When I started hosting websites for clients, I hosted them in-house, literally, in my house. This was nice because I had direct control over the servers and could quickly fix them or migrate data if there were hardware failures. But obviously, it does not scale very well when it comes to bandwidth, and if you need many servers, the power and cooling requirements can get out of hand.
At the point where I felt my home setup was “obsolete”, I then took the plunge onto GoDaddy dedicated servers, 2 of them at the time. One was for websites and ran Windows 2003 Server with IIS. The other was a mail server and each had DNS running on them so I didn’t have to depend on/pay for a third-party DNS provider.
GoDaddy dedicated servers ended up being the biggest mistake I ever made. They ran well for a while, but then a worm of some kind crawled around their internal network and came in through some backend they use to manage the servers. I had everything well locked down, all Windows sharing turned off, including unneeded admin shares (C$, etc.) and had the firewall pretty tight. It took around 3 days to recover fully from the crash and even though the machines were virtually “destroyed”, I was fortunately able to FTP out all my customer data.
I moved most of my ASP & .NET sites over to a Windows 2008 Server here. Including email (SmarterMail), which I love, but with the limited space on a Windows VPS, it is quickly filling up with email (people rarely delete things when using IMAP). I still use Crystaltech and they’ve been very stable, but their cost is quite a bit higher than other virtual solutions.
After the GoDaddy crash, all my PHP sites moved to virtual servers running Ubuntu with a standard LAMP stack. Apache got old real quick. It required constant tuning. I explored many web servers to find one with better performance, at one time, I had three setup for ALL my virtualhosts where all I had to do was stop all the web daemons, change the config of the one I wanted to use to 80 and just start that one, bring up all my sites on a different daemon. I finally settled on Cherokee and have NEVER looked back.
Slicehost, in my opinion, had HUGE potential at one time (pre-Rackspace buyout). The support was phenomenal, everyone in the company was open and reachable. I many times talked to the founder via chat and email. But all of that went down the drain with Rackspace and all Slicehost’s offerings and prices went stagnant.
I recently cancelled Slicehost completely after getting a hard to access domain, whose DNS was hosted with Slicehost, to change their nameservers to Linode’s.
I’ve used a number of other minor providers from time to time that I won’t get too much into here.

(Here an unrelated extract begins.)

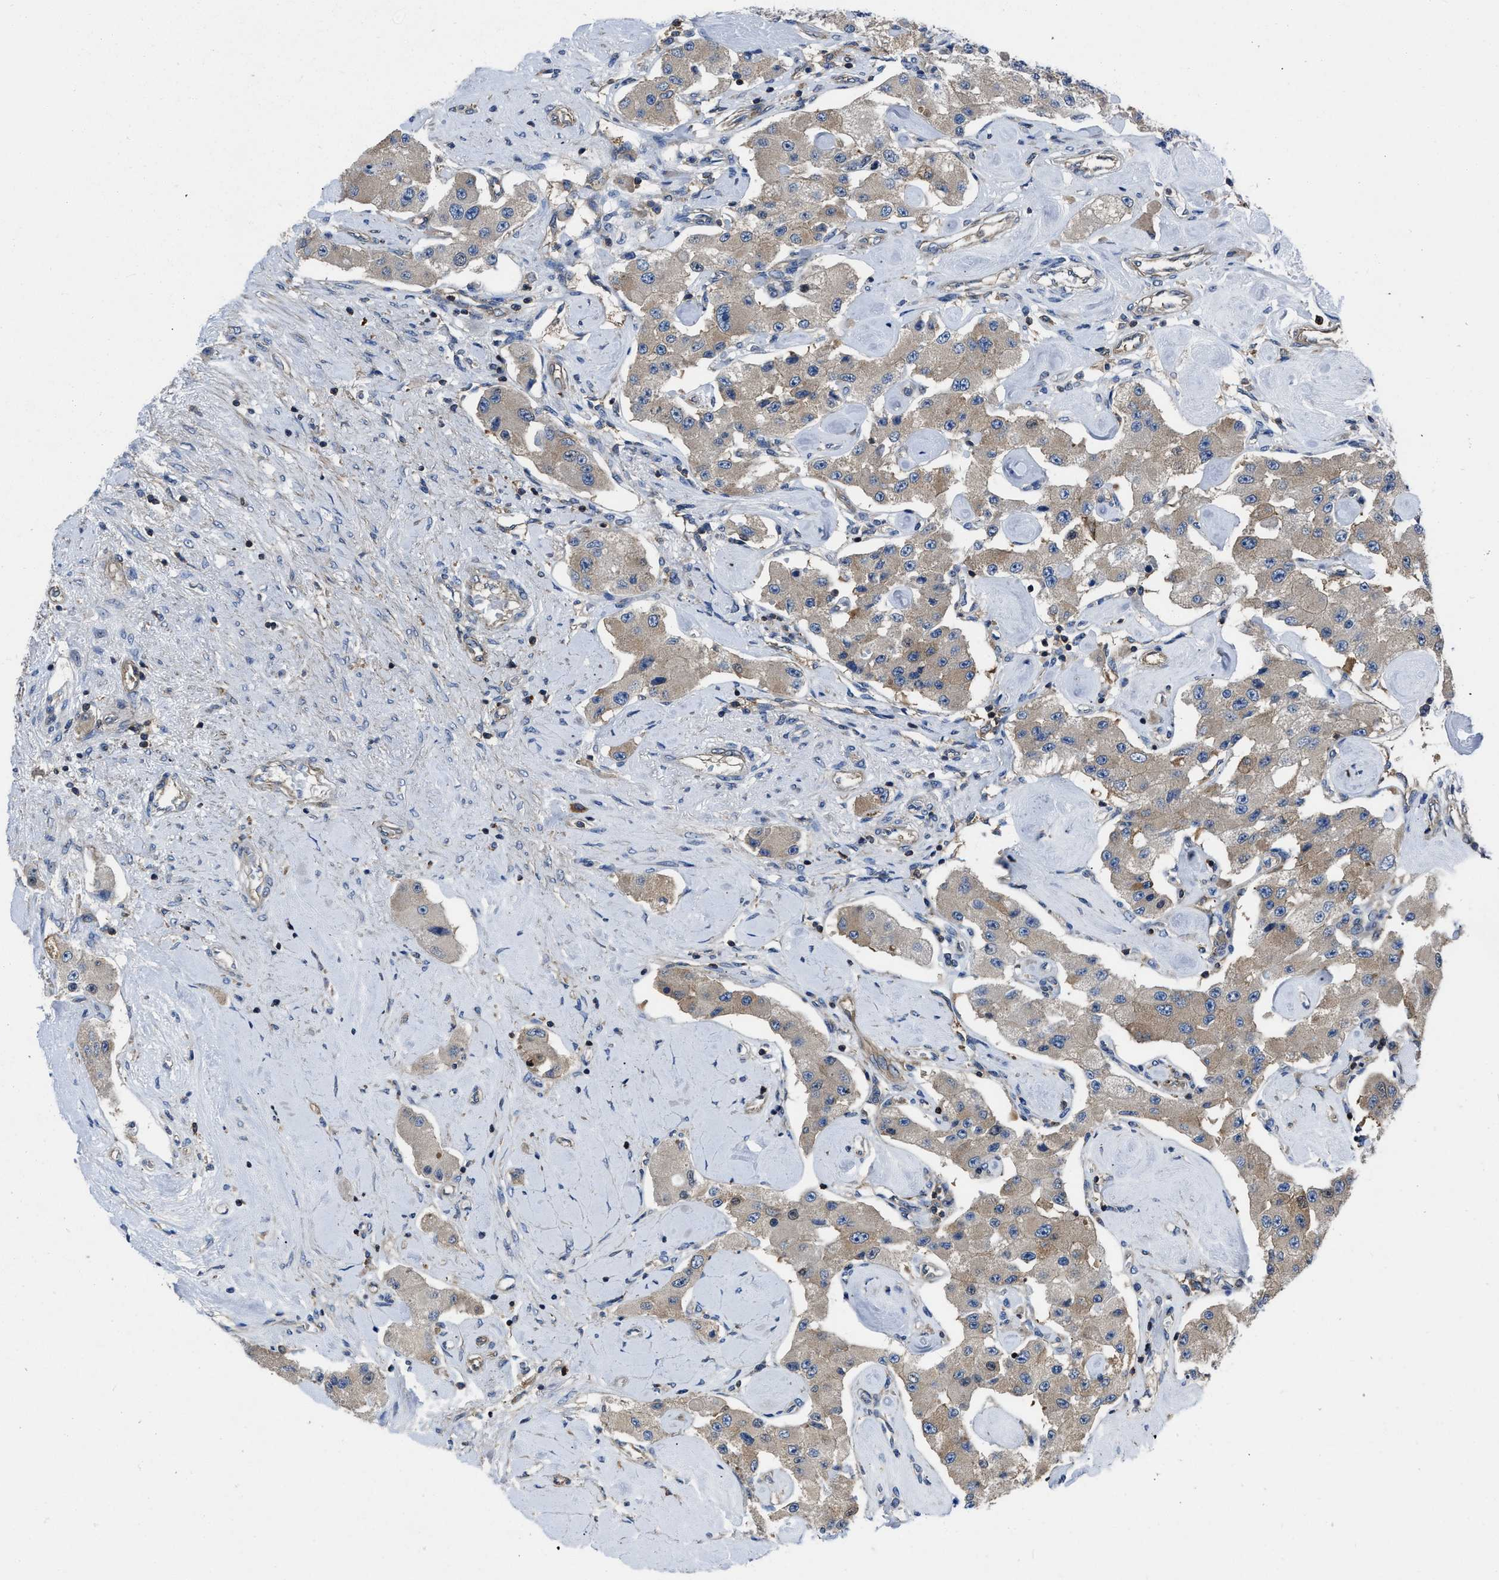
{"staining": {"intensity": "weak", "quantity": ">75%", "location": "cytoplasmic/membranous"}, "tissue": "carcinoid", "cell_type": "Tumor cells", "image_type": "cancer", "snomed": [{"axis": "morphology", "description": "Carcinoid, malignant, NOS"}, {"axis": "topography", "description": "Pancreas"}], "caption": "Protein expression analysis of human carcinoid (malignant) reveals weak cytoplasmic/membranous positivity in about >75% of tumor cells.", "gene": "YARS1", "patient": {"sex": "male", "age": 41}}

None of them seemed to be as “turnkey” as places like Linode and Slicehost when it came to the admin backend experience. They were either too complicated or did not even have some of the basics required for “full service” hosting.

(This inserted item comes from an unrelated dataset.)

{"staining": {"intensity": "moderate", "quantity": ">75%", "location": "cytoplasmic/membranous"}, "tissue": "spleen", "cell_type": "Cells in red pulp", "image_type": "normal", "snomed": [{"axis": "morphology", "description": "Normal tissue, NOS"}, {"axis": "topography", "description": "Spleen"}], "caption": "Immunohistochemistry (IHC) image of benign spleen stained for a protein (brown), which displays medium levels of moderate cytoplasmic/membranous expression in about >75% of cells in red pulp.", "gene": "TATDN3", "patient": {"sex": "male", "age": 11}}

Linode, so far (knock on wood), has been the best company I’ve ever done business with. Rock solid, great support at all hours, fast host servers, lots of datacenter locations, excellent control panel, iPhone app, etc. I can’t say enough to express my happiness with the service.
I currently host a number of VPS servers with them and have brought over a few clients onto their own server(s). We host everything from test servers to full production and even PBXs. All runs perfectly.
I will be a sad day in VPS hosting if Linode ever gets bought out by some mega hosting company like Rackspace.
To end this up, decentralization has been the best thing I have done and it is multi-faceted. I separated websites onto multiple, less expensive virtual servers, which prevent ALL my sites from going down when something happens to one of them. I’ve moved most of my clients to Google Apps for Domains, both business and standard, for email.
My uptime has dramatically improved, my customers are happier and that’s what matters.